Он говорил и говорил, но Борису было всё равно. Единственное, чего ему хотелось, это куда-нибудь присесть. Или лучше — прилечь. В какой-то момент он присел на корточки у стенки клети, не обращая внимания на сырость и холод железа за спиной, и так ехал до конца.
По приезду на поверхность Константин Дмитриевич начал озираться, пытаясь кого-то отыскать. Но возле клети никого не было кроме рукоятчицы. Та, остановив клеть и открыв ворота, продолжила увлечённо болтать с кем-то по телефону. Он подошёл, что-то спросил у неё, пожал плечами, и побежал догонять Бориса, который брёл по направлению
— Странно, — сказал он, приблизившись к Борису, — должны были стоять представители комиссии. Фиксировать всех, кто пробыл эти дни под землёй. Я спросил, говорят, что все спустившиеся уже поднялись… Так что тебя как бы нет, — добавил с улыбкой, видя, что Борис не реагирует на его слова.
А герой наш чувствовал, что силы постепенно покидают его.
— Можно, я пойду в раздевалку? — спросил он слабым голосом, с опаской отмечая нарастающий шум в ушах, и чувствуя, как с каждым новым шагом ноги всё больше превращаются в вату.
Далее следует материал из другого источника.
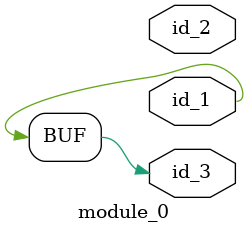
<source format=v>
`timescale 1ps / 1 ps
module module_0 (
    id_1,
    id_2,
    id_3
);
  output id_3;
  output id_2;
  output id_1;
  assign id_1 = id_3;
endmodule

</source>
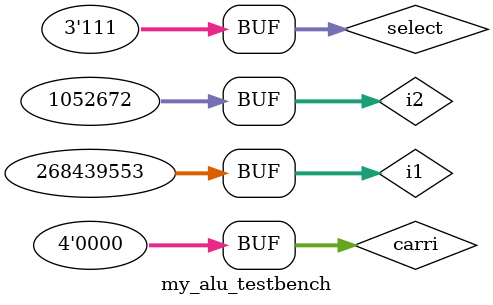
<source format=v>
module my_alu_testbench();

reg [31:0] i1;
reg [31:0] i2;
reg [2:0] select;
reg [3:0] carri;
wire [7:0] carro;
wire [31:0] out;

my_alu try(.i1(i1), .i2(i2), .select(select), .out(out),.c_in(carri), .c_o(carro));

initial 
  begin
	 i1= 32'h10001001;
	 i2= 32'h00101000;
	 select=3'b000;					//add
	 carri=3'b000;
	 #5 i1= 32'h10001001;
	   i2= 32'h00101000;
		 select=3'b001;				//xor
		 
	 #5 i1= 32'h10001001;
	   i2= 32'h00101000;
		 select=3'b010;				//sub
		 
	  #5 i1= 32'h10001001;
	    i2= 32'h00101000;
		  select= 3'b100;				//slt
		  
	  #5 i1= 32'h10001001;
	    i2= 32'h00101000;
		  select = 3'b101;			//nor		
	  #5 i1= 32'h10001001;
	    i2= 32'h00101000;
		  select = 3'b110;			//and
		  
	  #5 i1= 32'h10001001;
	    i2= 32'h00101000;
		  select = 3'b111;			//or
		  
		  
	end
	
initial
  begin
   $monitor("Testing the 32-bit alu\n 32-bit alu: time = %2d, i1 =%1h, i2=%1h, select=%3b, out=%1h", $time, i1, i2, select, out);
  end
 
endmodule

</source>
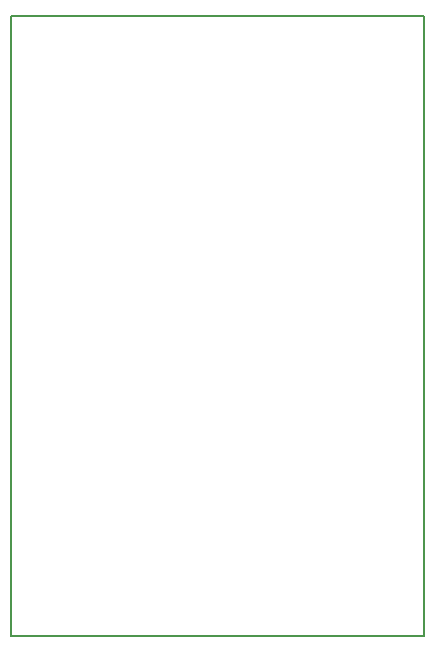
<source format=gbr>
G04 (created by PCBNEW-RS274X (2012-05-18 BZR 3565)-testing) date 5/24/2012 1:48:57 AM*
%MOIN*%
G04 Gerber Fmt 3.4, Leading zero omitted, Abs format*
%FSLAX34Y34*%
G01*
G70*
G90*
G04 APERTURE LIST*
%ADD10C,0.006*%
%ADD11C,0.005*%
G04 APERTURE END LIST*
G54D10*
G54D11*
X41339Y-31496D02*
X41339Y-52165D01*
X55118Y-31496D02*
X41339Y-31496D01*
X55118Y-52165D02*
X55118Y-31496D01*
X41339Y-52165D02*
X55118Y-52165D01*
M02*

</source>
— Да, конечно, иди, мойся… Давай фонарь, я сдам.
Борис поплёлся в раздевалку. Когда он сидел в шахте, то думал, что первым делом, если ему суждено подняться, посмотрит на солнце, снег и вольный воздух. И вот он шёл мимо окон, но не испытывал никакого желания смотреть куда бы то ни было. Впрочем, была ночь, и за окном можно было увидеть совсем немного. Окружающее пространство качалось и вздрагивало в такт его шагам, окружающие предметы казались нереальными. Вокруг летали чёрные мушки, а стены наплывали, словно пытались раздавить, лезли через глаза в мозг и вытесняли из него все мысли.
Но упасть в тот день ему было не суждено. Он благополучно пришёл в раздевалку, там положил на пол ватник, лёг на него и уснул.
Глава 8
Наконец, после обеда пришла новость: всех спасли. Точнее, не всех, пятерых не успели. Да ещё человек двадцать увезли в реанимацию. Андрея эта информация интересовала только потому, что любые подобные события могли прибавить работы и его отделу. Не будучи особенно искушённым в горном деле, он смутно представлял суть произошедшей аварии и всех дальнейших событий с ней связанных. Но знал, что длительное нахождение на большой глубине может быть очень опасным.
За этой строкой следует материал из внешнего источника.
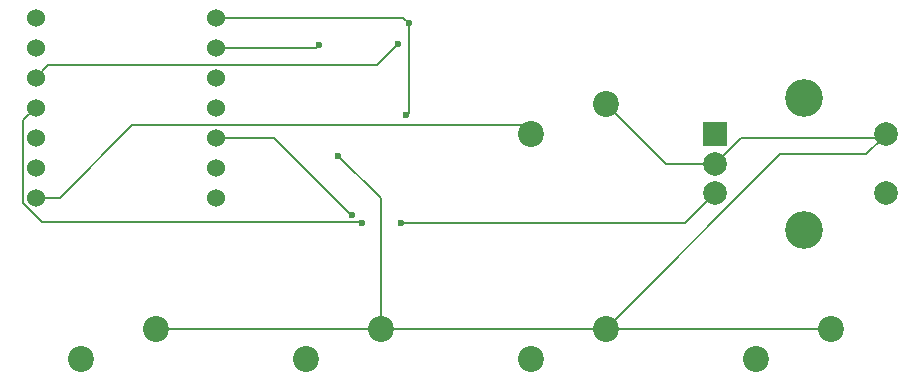
<source format=gbr>
%TF.GenerationSoftware,KiCad,Pcbnew,9.0.6*%
%TF.CreationDate,2025-12-15T23:37:31+00:00*%
%TF.ProjectId,Macropad,4d616372-6f70-4616-942e-6b696361645f,rev?*%
%TF.SameCoordinates,Original*%
%TF.FileFunction,Copper,L2,Bot*%
%TF.FilePolarity,Positive*%
%FSLAX46Y46*%
G04 Gerber Fmt 4.6, Leading zero omitted, Abs format (unit mm)*
G04 Created by KiCad (PCBNEW 9.0.6) date 2025-12-15 23:37:31*
%MOMM*%
%LPD*%
G01*
G04 APERTURE LIST*
%TA.AperFunction,ComponentPad*%
%ADD10R,2.000000X2.000000*%
%TD*%
%TA.AperFunction,ComponentPad*%
%ADD11C,2.000000*%
%TD*%
%TA.AperFunction,ComponentPad*%
%ADD12C,3.200000*%
%TD*%
%TA.AperFunction,ComponentPad*%
%ADD13C,2.200000*%
%TD*%
%TA.AperFunction,ComponentPad*%
%ADD14C,1.524000*%
%TD*%
%TA.AperFunction,ViaPad*%
%ADD15C,0.600000*%
%TD*%
%TA.AperFunction,Conductor*%
%ADD16C,0.200000*%
%TD*%
G04 APERTURE END LIST*
D10*
%TO.P,SW6,A,A*%
%TO.N,Net-(U1-GPIO6{slash}SDA)*%
X173725000Y-35600000D03*
D11*
%TO.P,SW6,B,B*%
%TO.N,Net-(U1-GPIO29{slash}ADC3{slash}A3)*%
X173725000Y-40600000D03*
%TO.P,SW6,C,C*%
%TO.N,GND*%
X173725000Y-38100000D03*
D12*
%TO.P,SW6,MP*%
%TO.N,N/C*%
X181225000Y-32500000D03*
X181225000Y-43700000D03*
D11*
%TO.P,SW6,S1,S1*%
%TO.N,Net-(U1-GPIO7{slash}SCL)*%
X188225000Y-40600000D03*
%TO.P,SW6,S2,S2*%
%TO.N,GND*%
X188225000Y-35600000D03*
%TD*%
D13*
%TO.P,SW1,1,1*%
%TO.N,GND*%
X126365000Y-52070000D03*
%TO.P,SW1,2,2*%
%TO.N,Net-(U1-GPIO1{slash}RX)*%
X120015000Y-54610000D03*
%TD*%
%TO.P,SW2,1,1*%
%TO.N,GND*%
X145415000Y-52070000D03*
%TO.P,SW2,2,2*%
%TO.N,Net-(U1-GPIO3{slash}MOSI)*%
X139065000Y-54610000D03*
%TD*%
%TO.P,SW5,1,1*%
%TO.N,GND*%
X183515000Y-52070000D03*
%TO.P,SW5,2,2*%
%TO.N,Net-(U1-GPIO4{slash}MISO)*%
X177165000Y-54610000D03*
%TD*%
%TO.P,SW4,1,1*%
%TO.N,GND*%
X164465000Y-33020000D03*
%TO.P,SW4,2,2*%
%TO.N,Net-(U1-GPIO0{slash}TX)*%
X158115000Y-35560000D03*
%TD*%
%TO.P,SW3,1,1*%
%TO.N,GND*%
X164465000Y-52070000D03*
%TO.P,SW3,2,2*%
%TO.N,Net-(U1-GPIO2{slash}SCK)*%
X158115000Y-54610000D03*
%TD*%
D14*
%TO.P,U1,1,GPIO26/ADC0/A0*%
%TO.N,unconnected-(U1-GPIO26{slash}ADC0{slash}A0-Pad1)*%
X116205000Y-25717500D03*
%TO.P,U1,2,GPIO27/ADC1/A1*%
%TO.N,unconnected-(U1-GPIO27{slash}ADC1{slash}A1-Pad2)*%
X116205000Y-28257500D03*
%TO.P,U1,3,GPIO28/ADC2/A2*%
%TO.N,Net-(D1-DIN)*%
X116205000Y-30797500D03*
%TO.P,U1,4,GPIO29/ADC3/A3*%
%TO.N,Net-(U1-GPIO29{slash}ADC3{slash}A3)*%
X116205000Y-33337500D03*
%TO.P,U1,5,GPIO6/SDA*%
%TO.N,Net-(U1-GPIO6{slash}SDA)*%
X116205000Y-35877500D03*
%TO.P,U1,6,GPIO7/SCL*%
%TO.N,Net-(U1-GPIO7{slash}SCL)*%
X116205000Y-38417500D03*
%TO.P,U1,7,GPIO0/TX*%
%TO.N,Net-(U1-GPIO0{slash}TX)*%
X116205000Y-40957500D03*
%TO.P,U1,8,GPIO1/RX*%
%TO.N,Net-(U1-GPIO1{slash}RX)*%
X131445000Y-40957500D03*
%TO.P,U1,9,GPIO2/SCK*%
%TO.N,Net-(U1-GPIO2{slash}SCK)*%
X131445000Y-38417500D03*
%TO.P,U1,10,GPIO4/MISO*%
%TO.N,Net-(U1-GPIO4{slash}MISO)*%
X131445000Y-35877500D03*
%TO.P,U1,11,GPIO3/MOSI*%
%TO.N,Net-(U1-GPIO3{slash}MOSI)*%
X131445000Y-33337500D03*
%TO.P,U1,12,3V3*%
%TO.N,unconnected-(U1-3V3-Pad12)*%
X131445000Y-30797500D03*
%TO.P,U1,13,GND*%
%TO.N,GND*%
X131445000Y-28257500D03*
%TO.P,U1,14,VBUS*%
%TO.N,+5V*%
X131445000Y-25717500D03*
%TD*%
D15*
%TO.N,Net-(D1-DIN)*%
X146856250Y-27943750D03*
%TO.N,GND*%
X140200000Y-28000000D03*
X141800000Y-37400000D03*
%TO.N,+5V*%
X147793750Y-26193750D03*
X147600000Y-33968750D03*
%TO.N,Net-(U1-GPIO4{slash}MISO)*%
X143000000Y-42400000D03*
%TO.N,Net-(U1-GPIO29{slash}ADC3{slash}A3)*%
X147100000Y-43100000D03*
X143800000Y-43100000D03*
%TD*%
D16*
%TO.N,Net-(D1-DIN)*%
X117268000Y-29734500D02*
X116205000Y-30797500D01*
X146856250Y-27943750D02*
X145065500Y-29734500D01*
X145065500Y-29734500D02*
X117268000Y-29734500D01*
%TO.N,GND*%
X164465000Y-52070000D02*
X183515000Y-52070000D01*
X169545000Y-38100000D02*
X173725000Y-38100000D01*
X164465000Y-33020000D02*
X169545000Y-38100000D01*
X126365000Y-52070000D02*
X145415000Y-52070000D01*
X140200000Y-28000000D02*
X139942500Y-28257500D01*
X175941450Y-35883550D02*
X187941450Y-35883550D01*
X139942500Y-28257500D02*
X131445000Y-28257500D01*
X186525000Y-37300000D02*
X187941450Y-35883550D01*
X164465000Y-52070000D02*
X179235000Y-37300000D01*
X173725000Y-38100000D02*
X175941450Y-35883550D01*
X179235000Y-37300000D02*
X186525000Y-37300000D01*
X164465000Y-52070000D02*
X145415000Y-52070000D01*
X141800000Y-37400000D02*
X145415000Y-41015000D01*
X145415000Y-41015000D02*
X145415000Y-52070000D01*
%TO.N,+5V*%
X147317500Y-25717500D02*
X131445000Y-25717500D01*
X147600000Y-33968750D02*
X147793750Y-33775000D01*
X147793750Y-26193750D02*
X147317500Y-25717500D01*
X147793750Y-33775000D02*
X147793750Y-26193750D01*
%TO.N,Net-(U1-GPIO4{slash}MISO)*%
X142900000Y-42400000D02*
X136377500Y-35877500D01*
X136377500Y-35877500D02*
X131445000Y-35877500D01*
X143000000Y-42400000D02*
X142900000Y-42400000D01*
%TO.N,Net-(U1-GPIO0{slash}TX)*%
X118242500Y-40957500D02*
X116205000Y-40957500D01*
X157355000Y-34800000D02*
X124400000Y-34800000D01*
X158115000Y-35560000D02*
X157355000Y-34800000D01*
X124400000Y-34800000D02*
X118242500Y-40957500D01*
%TO.N,Net-(U1-GPIO29{slash}ADC3{slash}A3)*%
X147100000Y-43100000D02*
X147000000Y-43100000D01*
X143701000Y-43001000D02*
X143800000Y-43100000D01*
X171225000Y-43100000D02*
X147100000Y-43100000D01*
X116745190Y-43001000D02*
X143701000Y-43001000D01*
X115142000Y-34400500D02*
X116205000Y-33337500D01*
X115142000Y-41397810D02*
X115142000Y-34400500D01*
X116745190Y-43001000D02*
X115142000Y-41397810D01*
X173725000Y-40600000D02*
X171225000Y-43100000D01*
%TD*%
M02*

</source>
— Это всё равно, что заставить человека пробежать марафон, — рассказывал ему на днях Вадим из отдела «Б», специализирующегося на промышленных предприятиях. — Если у человека железное здоровье, и он тренирован, то большого вреда от марафона ему не будет. Так же и тут: выносливый сможет долго выдержать в условиях подземелья километровой глубины, но если какая-нибудь система даст сбой — всё… Только вот остановиться под землёй, как при беге, нельзя, — весело добавил он, убегая на вызов.
В общем, по его словам получалось, что работа на рудниках была просто каторгой. Постоянные длительные перегрузки организма даже при обычном нахождении под землёй довольно вредны. Чтобы как-то подстраховаться от неизбежных трагедий, проводились очень строгие медкомиссии, людей отбирали словно в космос. Но возникала другая проблема: как найти столько идеально здоровых работяг? Ограниченный рынок рабочей силы вступал в конфликт с требованиями безопасности труда и экономическими реалиями. Ситуация осложнялась ещё тем, что любой, даже самый здоровый рабочий, лет через пять гарантированно не мог бы пройти медкомиссию по вполне понятным причинам. Проводить ежегодную принудительную ротацию тысяч работников с семьями не вписывалось в концепцию развития города. Выход нашли чисто русский — снизить строгость медицинского освидетельствования. И волки сыты, и овцы целы. А если каким-то овцам это и не на пользу — пусть сами отвечают за свои решения.
Андрей про себя улыбнулся по поводу принятия решений, но не стал сильно углубляться в вопросы вредности работы в шахте, хорошо помня слова мудрого Афанасия Савельевича из Академии: «Никогда не проявляйте излишний интерес к работе других подразделений — можете попасть на крючок. Всё что вам понадобится — сообщат и так».
В общем, как бы то ни было, авария закончилась, и напряжение в коридорах спало. Коллеги из многочисленного отдела «Б» ещё бегали, решая какие-то дела, но большинство уже засело за отчёты и аналитические записки.